§ **Task description**: Look through the data below and output, unchanged, every line from the one holding "item price displayer" through the one holding "Fecha de entrega", inclusive. Skip the pictures.

§ **Provided entries**:
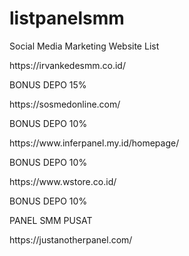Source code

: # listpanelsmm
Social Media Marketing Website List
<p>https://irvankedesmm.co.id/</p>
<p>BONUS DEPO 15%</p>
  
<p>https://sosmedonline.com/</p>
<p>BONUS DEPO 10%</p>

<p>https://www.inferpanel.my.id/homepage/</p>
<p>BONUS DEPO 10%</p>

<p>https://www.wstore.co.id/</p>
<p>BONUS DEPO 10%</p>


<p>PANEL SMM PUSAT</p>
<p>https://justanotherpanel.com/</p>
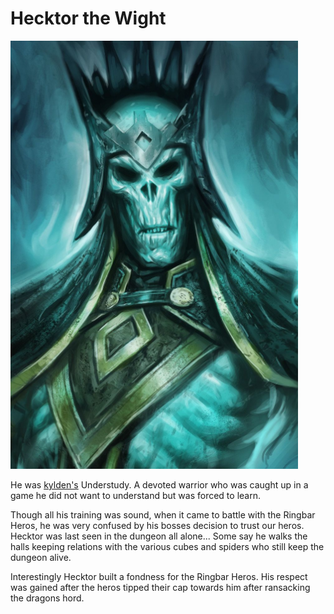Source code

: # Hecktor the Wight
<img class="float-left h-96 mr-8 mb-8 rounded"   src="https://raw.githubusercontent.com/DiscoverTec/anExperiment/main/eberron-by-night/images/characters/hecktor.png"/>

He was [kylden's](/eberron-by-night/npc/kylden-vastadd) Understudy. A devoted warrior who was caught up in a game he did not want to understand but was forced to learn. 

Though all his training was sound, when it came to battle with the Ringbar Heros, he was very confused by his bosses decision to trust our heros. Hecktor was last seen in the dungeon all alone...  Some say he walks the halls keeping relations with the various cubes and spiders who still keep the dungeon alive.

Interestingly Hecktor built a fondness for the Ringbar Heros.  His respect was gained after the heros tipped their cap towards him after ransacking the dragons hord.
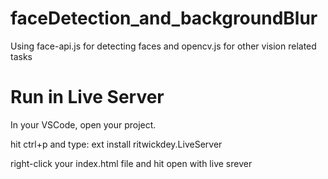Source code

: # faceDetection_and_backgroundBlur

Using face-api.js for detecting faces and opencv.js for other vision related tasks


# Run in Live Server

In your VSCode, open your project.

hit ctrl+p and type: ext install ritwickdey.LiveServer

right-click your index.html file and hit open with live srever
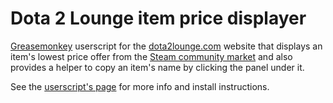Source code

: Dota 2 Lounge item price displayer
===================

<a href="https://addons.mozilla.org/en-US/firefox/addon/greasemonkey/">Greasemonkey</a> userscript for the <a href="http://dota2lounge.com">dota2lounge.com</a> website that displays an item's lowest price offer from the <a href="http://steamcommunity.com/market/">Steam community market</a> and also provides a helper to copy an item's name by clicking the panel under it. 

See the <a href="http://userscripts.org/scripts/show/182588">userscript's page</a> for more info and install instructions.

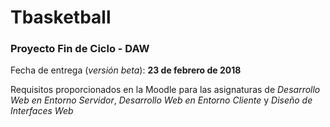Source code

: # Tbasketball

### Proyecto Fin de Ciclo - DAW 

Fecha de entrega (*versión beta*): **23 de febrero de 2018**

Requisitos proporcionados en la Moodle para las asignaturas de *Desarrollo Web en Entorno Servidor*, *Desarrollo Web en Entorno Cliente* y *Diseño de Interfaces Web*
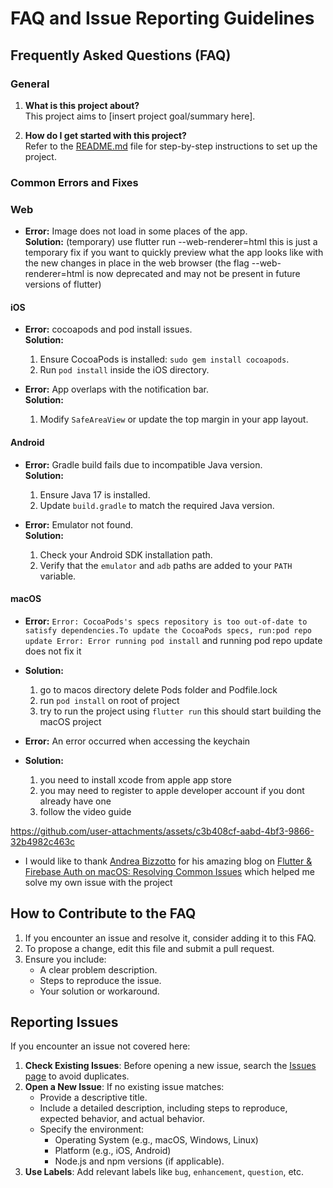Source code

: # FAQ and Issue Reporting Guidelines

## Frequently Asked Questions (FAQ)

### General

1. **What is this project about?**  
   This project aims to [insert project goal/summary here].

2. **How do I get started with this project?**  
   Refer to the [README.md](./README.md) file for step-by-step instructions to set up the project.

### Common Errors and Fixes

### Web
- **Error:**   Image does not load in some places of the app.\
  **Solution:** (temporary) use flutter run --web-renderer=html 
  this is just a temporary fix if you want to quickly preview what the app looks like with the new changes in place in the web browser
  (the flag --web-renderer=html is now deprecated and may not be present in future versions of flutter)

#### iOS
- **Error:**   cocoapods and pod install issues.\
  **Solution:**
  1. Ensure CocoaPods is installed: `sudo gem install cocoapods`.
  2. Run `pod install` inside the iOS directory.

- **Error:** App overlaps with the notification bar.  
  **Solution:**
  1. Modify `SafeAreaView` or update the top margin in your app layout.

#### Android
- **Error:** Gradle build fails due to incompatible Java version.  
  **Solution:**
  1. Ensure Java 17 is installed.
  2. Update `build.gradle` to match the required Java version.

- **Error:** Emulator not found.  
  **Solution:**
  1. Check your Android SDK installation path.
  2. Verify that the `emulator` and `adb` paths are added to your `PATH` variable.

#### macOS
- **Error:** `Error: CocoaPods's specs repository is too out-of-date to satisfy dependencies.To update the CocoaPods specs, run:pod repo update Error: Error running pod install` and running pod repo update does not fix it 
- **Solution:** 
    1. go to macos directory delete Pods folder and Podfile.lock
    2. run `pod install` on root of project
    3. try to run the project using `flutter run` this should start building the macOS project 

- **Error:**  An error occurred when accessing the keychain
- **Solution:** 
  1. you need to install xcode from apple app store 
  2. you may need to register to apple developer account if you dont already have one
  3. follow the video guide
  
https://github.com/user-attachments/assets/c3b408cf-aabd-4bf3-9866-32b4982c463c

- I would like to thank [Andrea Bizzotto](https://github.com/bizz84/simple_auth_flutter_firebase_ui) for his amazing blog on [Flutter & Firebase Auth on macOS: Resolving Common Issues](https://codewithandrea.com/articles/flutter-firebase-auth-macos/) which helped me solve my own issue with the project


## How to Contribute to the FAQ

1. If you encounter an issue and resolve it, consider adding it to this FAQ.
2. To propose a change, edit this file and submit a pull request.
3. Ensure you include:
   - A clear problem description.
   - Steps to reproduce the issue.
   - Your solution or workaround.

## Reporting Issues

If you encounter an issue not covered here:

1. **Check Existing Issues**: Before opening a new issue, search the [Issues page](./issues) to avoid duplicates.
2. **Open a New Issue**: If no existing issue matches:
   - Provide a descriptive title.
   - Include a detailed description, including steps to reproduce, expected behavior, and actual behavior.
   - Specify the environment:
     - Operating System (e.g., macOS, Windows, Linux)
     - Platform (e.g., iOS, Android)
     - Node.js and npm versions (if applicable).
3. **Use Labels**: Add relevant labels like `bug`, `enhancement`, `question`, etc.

--

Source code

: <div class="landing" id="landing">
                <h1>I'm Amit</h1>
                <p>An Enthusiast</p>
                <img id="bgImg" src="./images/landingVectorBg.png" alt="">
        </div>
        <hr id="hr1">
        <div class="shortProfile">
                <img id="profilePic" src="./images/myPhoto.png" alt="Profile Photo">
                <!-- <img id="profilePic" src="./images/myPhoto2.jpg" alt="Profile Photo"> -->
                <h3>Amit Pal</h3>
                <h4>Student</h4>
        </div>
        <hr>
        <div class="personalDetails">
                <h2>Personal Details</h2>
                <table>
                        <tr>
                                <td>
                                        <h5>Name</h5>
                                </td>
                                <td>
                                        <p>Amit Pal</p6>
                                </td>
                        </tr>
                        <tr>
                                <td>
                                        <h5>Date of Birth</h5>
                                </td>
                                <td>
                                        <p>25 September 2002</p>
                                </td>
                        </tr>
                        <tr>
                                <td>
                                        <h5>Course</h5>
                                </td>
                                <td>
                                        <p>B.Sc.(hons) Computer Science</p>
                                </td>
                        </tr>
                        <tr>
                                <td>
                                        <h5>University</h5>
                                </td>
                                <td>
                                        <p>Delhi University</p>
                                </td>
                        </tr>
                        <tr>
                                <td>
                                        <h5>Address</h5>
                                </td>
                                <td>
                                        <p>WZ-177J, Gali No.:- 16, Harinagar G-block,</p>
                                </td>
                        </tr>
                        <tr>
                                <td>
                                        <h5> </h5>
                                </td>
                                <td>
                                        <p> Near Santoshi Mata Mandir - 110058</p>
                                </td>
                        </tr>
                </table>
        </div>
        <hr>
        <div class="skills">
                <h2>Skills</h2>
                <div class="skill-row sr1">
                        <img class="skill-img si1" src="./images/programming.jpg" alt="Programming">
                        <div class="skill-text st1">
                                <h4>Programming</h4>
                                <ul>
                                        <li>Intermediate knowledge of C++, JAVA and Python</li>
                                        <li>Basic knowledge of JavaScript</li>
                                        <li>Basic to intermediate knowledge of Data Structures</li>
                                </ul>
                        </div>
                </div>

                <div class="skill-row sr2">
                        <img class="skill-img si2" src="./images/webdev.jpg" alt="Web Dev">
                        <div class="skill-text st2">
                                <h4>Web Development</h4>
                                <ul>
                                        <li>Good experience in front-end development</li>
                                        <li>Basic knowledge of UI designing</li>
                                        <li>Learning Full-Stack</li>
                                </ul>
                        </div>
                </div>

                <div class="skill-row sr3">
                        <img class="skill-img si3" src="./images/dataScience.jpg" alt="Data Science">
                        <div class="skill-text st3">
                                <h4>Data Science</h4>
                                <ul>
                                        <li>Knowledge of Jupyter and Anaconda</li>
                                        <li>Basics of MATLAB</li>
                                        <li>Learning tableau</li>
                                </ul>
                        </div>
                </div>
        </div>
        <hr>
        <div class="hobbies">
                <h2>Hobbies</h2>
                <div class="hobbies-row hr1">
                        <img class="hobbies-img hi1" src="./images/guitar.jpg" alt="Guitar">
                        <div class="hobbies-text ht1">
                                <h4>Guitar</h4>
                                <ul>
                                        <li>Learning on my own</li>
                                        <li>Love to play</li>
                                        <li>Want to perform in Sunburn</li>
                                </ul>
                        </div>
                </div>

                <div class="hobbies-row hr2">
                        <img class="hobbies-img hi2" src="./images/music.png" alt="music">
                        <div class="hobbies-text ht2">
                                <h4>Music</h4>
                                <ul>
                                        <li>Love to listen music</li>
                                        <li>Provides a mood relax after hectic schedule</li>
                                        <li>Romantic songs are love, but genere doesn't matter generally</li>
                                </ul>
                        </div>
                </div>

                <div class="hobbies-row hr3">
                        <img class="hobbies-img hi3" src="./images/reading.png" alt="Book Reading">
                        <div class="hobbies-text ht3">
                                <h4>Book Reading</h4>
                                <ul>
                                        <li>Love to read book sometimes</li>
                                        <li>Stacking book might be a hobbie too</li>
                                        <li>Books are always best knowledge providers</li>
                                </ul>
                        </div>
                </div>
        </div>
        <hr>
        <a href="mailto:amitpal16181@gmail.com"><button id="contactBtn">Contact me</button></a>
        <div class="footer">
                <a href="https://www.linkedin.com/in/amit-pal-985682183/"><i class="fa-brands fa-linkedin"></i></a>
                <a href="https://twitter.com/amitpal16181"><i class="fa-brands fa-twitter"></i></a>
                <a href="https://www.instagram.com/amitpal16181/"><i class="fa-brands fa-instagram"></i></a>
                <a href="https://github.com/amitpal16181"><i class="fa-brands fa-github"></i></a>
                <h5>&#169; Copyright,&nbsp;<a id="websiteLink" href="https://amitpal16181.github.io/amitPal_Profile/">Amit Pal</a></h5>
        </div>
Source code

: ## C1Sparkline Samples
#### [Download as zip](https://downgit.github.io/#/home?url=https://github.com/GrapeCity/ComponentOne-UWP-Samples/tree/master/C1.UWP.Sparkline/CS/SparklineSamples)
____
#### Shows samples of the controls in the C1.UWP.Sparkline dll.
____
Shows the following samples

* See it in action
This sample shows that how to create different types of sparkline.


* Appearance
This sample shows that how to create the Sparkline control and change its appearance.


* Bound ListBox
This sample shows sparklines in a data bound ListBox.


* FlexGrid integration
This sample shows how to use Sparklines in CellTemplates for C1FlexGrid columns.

==

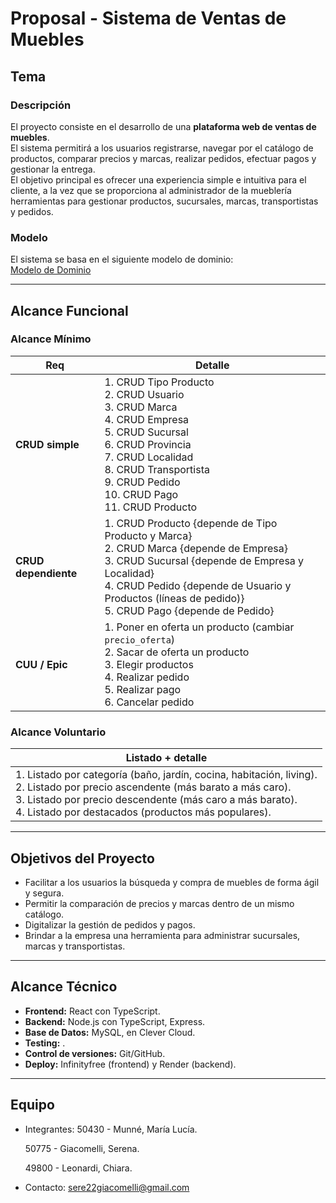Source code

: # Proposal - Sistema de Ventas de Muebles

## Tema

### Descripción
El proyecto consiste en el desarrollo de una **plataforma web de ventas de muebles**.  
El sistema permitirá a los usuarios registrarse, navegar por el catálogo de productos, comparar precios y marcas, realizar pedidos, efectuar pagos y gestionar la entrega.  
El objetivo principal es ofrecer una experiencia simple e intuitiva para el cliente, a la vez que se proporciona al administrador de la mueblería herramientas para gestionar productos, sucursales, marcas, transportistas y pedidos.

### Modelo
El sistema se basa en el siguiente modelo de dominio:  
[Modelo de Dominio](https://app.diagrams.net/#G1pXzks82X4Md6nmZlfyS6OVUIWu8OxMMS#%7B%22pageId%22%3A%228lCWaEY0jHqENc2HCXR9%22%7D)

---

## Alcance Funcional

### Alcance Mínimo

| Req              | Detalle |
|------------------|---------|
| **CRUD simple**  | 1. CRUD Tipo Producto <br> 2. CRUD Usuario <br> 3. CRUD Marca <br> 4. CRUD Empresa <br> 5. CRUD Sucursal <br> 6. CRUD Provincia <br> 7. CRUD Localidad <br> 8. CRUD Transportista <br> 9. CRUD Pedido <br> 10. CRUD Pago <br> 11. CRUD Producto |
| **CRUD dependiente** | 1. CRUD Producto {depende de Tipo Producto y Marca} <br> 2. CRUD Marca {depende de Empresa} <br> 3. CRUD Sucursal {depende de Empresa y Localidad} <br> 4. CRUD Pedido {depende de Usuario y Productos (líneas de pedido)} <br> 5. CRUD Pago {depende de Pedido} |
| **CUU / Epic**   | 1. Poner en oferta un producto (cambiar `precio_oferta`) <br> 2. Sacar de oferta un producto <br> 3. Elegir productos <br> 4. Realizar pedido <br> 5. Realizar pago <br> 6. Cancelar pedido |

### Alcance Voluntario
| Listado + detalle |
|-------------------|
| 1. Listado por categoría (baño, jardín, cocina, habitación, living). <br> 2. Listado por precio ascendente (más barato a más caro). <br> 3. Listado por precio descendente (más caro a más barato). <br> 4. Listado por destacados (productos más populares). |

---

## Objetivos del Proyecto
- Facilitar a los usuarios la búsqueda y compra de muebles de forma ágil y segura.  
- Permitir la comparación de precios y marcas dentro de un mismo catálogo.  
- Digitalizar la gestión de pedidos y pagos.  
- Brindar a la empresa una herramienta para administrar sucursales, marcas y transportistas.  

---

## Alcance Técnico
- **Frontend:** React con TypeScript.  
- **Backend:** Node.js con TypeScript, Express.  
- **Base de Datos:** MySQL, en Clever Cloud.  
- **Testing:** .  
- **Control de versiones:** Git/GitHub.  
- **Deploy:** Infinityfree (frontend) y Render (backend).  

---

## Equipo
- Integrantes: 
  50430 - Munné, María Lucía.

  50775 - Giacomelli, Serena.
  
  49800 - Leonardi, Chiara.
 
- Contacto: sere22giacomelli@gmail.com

§ **Answer space**:
: Dota 2 Lounge item price displayer
===================

<a href="https://addons.mozilla.org/en-US/firefox/addon/greasemonkey/">Greasemonkey</a> userscript for the <a href="http://dota2lounge.com">dota2lounge.com</a> website that displays an item's lowest price offer from the <a href="http://steamcommunity.com/market/">Steam community market</a> and also provides a helper to copy an item's name by clicking the panel under it. 

See the <a href="http://userscripts.org/scripts/show/182588">userscript's page</a> for more info and install instructions.

Source code

: # Tbasketball

### Proyecto Fin de Ciclo - DAW 

Fecha de entrega (*versión beta*): **23 de febrero de 2018**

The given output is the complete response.